The other thing about cars in Canada is that ‘imports' are any cars that are not American, but all American cars are discreetly labelled ‘domestic'. In the early sixties I had a small British car and was accused by some rather arrogant pro-American person of being unpatriotic. Why didn't I buy a Canadian car he demanded to know. My reply (that I would have if I could have found one), didn't go down too well. He was even more enraged (much to my gratification) by my suggestion that instead of cars being classified as imported or domestic, they should be grouped as foreign or commonwealth (game, set and match). At that time British cars had a significant share of the market, but thanks to the incompetence, and indifference of local dealerships and the total refusal by the British car makers to equip cars for the Canadian winters, the opportunity to make the sort of inroads which the Japanese subsequently did was frittered away.

The striving to obfuscate in car advertising (our mission is to befuddle and confuse) has been reduced to an exact science on this side of the water; item: This vehicle now comes with available air conditioning. Translation: This vehicle comes without air conditioning, but it is available as an outrageously expensive option. Watch out for new subtleties; how about: 'The sticker shows the floor price of this vehicle'. Translation: Wheels will be required to raise this vehicle off the floor, they are of course an available option. Oh by the way, be careful about those wheels, the price may not include the tyres.
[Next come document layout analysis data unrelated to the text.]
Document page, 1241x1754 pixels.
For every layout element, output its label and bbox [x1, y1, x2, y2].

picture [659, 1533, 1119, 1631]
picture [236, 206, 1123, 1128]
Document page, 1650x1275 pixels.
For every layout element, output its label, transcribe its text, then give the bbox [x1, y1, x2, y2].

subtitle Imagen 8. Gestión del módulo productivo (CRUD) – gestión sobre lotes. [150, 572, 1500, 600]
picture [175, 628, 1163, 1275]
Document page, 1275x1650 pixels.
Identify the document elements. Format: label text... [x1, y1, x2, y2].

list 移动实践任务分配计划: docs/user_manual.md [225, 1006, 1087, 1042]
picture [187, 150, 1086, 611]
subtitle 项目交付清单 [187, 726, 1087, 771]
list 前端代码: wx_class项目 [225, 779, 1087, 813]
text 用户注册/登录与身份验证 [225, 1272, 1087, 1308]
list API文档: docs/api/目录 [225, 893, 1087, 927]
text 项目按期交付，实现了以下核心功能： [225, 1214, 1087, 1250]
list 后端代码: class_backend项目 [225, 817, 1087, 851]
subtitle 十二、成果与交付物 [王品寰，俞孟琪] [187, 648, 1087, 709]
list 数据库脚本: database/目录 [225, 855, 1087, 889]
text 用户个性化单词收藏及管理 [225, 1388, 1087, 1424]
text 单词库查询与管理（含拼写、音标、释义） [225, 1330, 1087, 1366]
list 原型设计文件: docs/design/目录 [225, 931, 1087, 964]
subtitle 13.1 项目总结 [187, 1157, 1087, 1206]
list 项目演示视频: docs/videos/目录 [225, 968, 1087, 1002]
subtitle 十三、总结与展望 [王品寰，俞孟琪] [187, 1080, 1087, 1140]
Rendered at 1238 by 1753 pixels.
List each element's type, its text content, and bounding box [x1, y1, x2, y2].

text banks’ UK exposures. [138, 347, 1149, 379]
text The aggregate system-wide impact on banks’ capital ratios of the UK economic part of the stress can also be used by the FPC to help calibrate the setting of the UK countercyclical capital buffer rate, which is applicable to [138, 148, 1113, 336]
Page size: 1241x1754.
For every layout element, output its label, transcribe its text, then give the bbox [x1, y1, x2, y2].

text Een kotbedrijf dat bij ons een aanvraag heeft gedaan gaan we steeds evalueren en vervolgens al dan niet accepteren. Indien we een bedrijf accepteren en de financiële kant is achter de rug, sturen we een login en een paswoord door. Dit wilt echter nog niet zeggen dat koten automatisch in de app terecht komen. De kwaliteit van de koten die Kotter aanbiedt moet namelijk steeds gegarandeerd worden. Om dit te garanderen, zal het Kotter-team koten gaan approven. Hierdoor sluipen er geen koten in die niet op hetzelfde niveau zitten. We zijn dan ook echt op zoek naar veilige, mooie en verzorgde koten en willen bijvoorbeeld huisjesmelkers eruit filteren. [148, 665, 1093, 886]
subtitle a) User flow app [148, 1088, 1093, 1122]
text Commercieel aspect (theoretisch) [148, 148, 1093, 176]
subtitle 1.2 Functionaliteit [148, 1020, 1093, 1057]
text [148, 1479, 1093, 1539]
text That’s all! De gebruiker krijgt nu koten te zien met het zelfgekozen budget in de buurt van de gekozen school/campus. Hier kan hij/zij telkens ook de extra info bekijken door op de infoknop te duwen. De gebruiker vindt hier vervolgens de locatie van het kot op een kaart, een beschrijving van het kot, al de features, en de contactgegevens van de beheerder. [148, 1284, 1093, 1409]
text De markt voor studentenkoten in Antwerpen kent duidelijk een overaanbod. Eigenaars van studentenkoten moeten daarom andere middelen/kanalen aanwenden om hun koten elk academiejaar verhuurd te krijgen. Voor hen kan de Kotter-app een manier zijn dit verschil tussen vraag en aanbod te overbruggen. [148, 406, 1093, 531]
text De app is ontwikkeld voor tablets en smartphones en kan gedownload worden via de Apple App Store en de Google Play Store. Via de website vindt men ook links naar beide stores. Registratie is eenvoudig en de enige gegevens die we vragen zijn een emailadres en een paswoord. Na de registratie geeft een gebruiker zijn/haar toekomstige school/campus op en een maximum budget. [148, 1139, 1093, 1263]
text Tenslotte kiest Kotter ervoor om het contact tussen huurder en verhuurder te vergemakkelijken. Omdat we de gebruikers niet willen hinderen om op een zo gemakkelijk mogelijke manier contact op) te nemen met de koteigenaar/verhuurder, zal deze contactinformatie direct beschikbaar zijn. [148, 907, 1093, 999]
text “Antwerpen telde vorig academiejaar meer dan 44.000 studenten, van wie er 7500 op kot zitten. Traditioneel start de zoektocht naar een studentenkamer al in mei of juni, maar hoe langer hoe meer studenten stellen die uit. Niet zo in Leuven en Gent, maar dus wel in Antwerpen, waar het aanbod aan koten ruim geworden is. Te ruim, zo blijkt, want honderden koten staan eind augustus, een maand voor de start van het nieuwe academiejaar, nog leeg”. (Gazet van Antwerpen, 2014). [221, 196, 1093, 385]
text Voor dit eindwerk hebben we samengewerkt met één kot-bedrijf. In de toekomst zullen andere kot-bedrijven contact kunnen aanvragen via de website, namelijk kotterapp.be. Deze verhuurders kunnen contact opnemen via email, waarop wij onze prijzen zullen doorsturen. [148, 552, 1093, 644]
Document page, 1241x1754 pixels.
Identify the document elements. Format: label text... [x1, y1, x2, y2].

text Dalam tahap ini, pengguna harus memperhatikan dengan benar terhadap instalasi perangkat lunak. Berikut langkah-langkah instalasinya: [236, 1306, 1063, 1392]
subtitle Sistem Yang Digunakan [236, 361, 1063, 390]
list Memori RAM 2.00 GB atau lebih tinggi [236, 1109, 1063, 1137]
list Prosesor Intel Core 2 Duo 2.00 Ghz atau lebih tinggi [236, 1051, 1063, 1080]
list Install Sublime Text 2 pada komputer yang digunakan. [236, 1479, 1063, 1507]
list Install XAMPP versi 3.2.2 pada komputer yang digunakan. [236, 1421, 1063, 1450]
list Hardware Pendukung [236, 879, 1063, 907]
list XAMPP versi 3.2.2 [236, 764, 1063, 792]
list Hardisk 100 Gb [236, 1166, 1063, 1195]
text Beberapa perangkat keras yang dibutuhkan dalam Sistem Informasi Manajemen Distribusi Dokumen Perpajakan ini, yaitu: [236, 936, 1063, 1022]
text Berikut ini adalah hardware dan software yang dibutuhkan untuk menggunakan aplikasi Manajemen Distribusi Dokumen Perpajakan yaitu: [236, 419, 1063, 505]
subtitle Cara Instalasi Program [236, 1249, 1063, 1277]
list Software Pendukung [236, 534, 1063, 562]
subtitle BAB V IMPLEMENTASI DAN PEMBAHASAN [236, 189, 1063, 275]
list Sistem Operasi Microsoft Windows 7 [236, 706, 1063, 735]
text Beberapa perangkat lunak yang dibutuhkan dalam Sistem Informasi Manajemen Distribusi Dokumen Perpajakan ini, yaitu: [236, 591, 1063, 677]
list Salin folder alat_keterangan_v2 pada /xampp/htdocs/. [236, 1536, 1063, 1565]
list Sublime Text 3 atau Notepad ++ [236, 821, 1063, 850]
If you are going to knock on the door of a female neighbour, to borrow some salt for example, do not announce that you are going to ‘knock her up', as this has a very different connotation on this side of the water. In the kitchen the cooker is the stove or range and the grill is the broiler . The water tap is ‘faucet' and my theory is that this is due to the crudity of early American plumbing, when the taps were probably so hard to turn that people always said ‘force-it'.

Ironmongers shops are hardware stores in Canada. They are mostly chains and I think that they carry a much more comprehensive range of supplies than in the U.K., where recently I could not find anywhere in my home town an item as simple as a stainless steel nut and bolt to mend a teapot. The oldest and biggest chain in Canada is Canadian Tire. Ah yes, another one for the dictionary; tyre is tire in American, but then again centre is center. This probably means that tire will eventually become tier and the conversion to a two-tier language will be complete.